STATED EXERCISE A -
Copy out the lines of the listing from the one containing "gray trapezoid: moved 2 px up" through the one containing "yellow triangle: rotated 35 degrees clockwise", inclusive, without any changes.

SELECTION -
*****

- Born: Mario Adrian Vazquez June 15, 1977 (age 49) The Bronx, New York City, US
- Genres: Pop; R&B;
- Occupation: Singer
- Instrument: Vocals
- Years active: 2005–present
- Label: Arista Records (2006–2007)

= Mario Vazquez =

American singer

Mario Adrián Vázquez (born June 15, 1977) is an American singer from The Bronx, New York City. He competed on American Idol's fourth season, which aired on the FOX network in early 2005.

==Biography==

===Early life===
Raised by his single mother, Ada, in the Bronx, Vazquez is an alumnus of Fiorello H. LaGuardia High School. He was also involved in the CityKids Repertory Company in New York City, which enabled him to travel the country and perform in front of the President and at major charitable functions and shelters. In 2005, he was reunited with his estranged father, Mario Rivera, who discovered that his son was on American Idol while channel surfing.

===American Idol===

After making it into the final round of twelve contestants on the hit reality show American Idol, Vazquez suddenly dropped out of the competition citing "personal family thing" a few days before the finals started. When the press contacted his mother regarding his decision, she was unaware why he had left the show.

There was much speculation about his decision; Vazquez appeared the next morning on "Good Day New York" on WNYW FOX5, and quashed rumors of a feud with "American Idol" producers or any of his competitors. "American Idol was only positive. They were only wonderful to me, from the beginning through the middle, to the end," he told the show. "It had nothing to do with the contract or anything signed with J Records." J Records is the same company that manages Idol winners Ruben Studdard and Fantasia Barrino. Vazquez later said that he wanted more artistic control and creating his own sound. He felt that since he was now known worldwide as a semi-finalist, he could end the competition and go solo. He believed that his musical success would not make a difference whether he quit as a semi-finalist or participated in the finals round. Vazquez was replaced on the show by Nikko Smith, who had previously been voted out.

American Idol season 4 performances and results
| Episode | Song Choice | Original Artist | Order # | Result |
| Auditions | "Whatever Happens" | Michael Jackson | N/A | Advanced |
| Hollywood Round, Part 1 | "Bohemian Rhapsody" | Queen |
| Hollywood Round, Part 2 | "I Can't Help Myself (Sugar Pie Honey Bunch)" with Jamar Jefferson and Anwar Robinson | Four Tops |
| Hollywood Round, Part 3 | "How Can You Mend a Broken Heart" | The Bee Gees |
| Top 24 (Top 12 Men) | "Do I Do" | Stevie Wonder | 12 | Safe |
| Top 20 (Top 10 Men) | "I Love Music" | The O'Jays | 1 |
| Top 16 (Top 8 Men) | "How Can You Mend a Broken Heart" | The Bee Gees | 6 | Quit^{1} |

Originally making the Top 12, Vazquez withdrew from the show for personal reasons. He was replaced by Nikko Smith.

*****

PROVIDED INFORMATION -
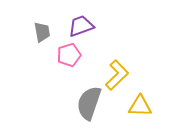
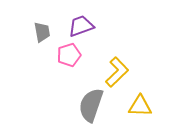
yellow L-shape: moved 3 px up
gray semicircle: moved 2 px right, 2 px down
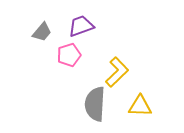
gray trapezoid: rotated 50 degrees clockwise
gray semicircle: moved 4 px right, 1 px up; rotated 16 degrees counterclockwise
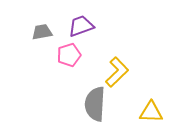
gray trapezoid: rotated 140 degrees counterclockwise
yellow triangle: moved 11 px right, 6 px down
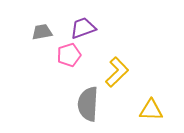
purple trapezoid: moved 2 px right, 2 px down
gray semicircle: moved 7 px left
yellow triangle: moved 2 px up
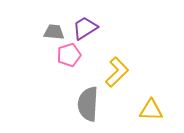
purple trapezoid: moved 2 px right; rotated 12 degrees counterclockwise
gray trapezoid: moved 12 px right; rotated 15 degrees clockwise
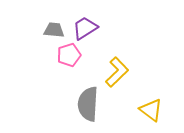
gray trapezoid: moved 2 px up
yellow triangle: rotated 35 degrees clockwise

*****

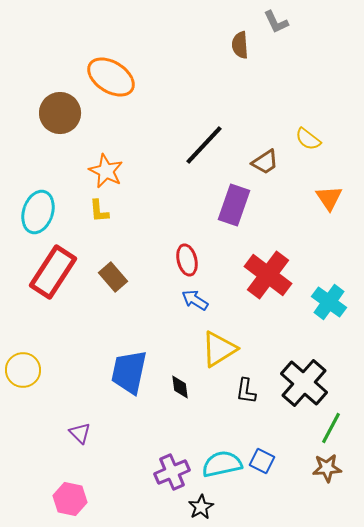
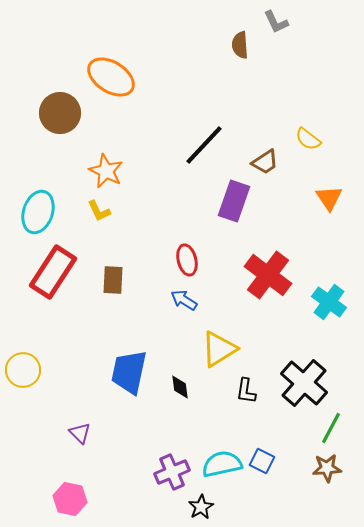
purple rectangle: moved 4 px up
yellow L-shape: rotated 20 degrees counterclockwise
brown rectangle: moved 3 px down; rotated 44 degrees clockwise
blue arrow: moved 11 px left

*****

STATED EXERCISE B -
According to the Mario Vazquez article, who replaced Vazquez on American Idol after he withdrew?

COMPLETE RESPONSE A -
gray trapezoid: moved 2 px up
yellow triangle: rotated 35 degrees clockwise

COMPLETE RESPONSE B -
Nikko Smith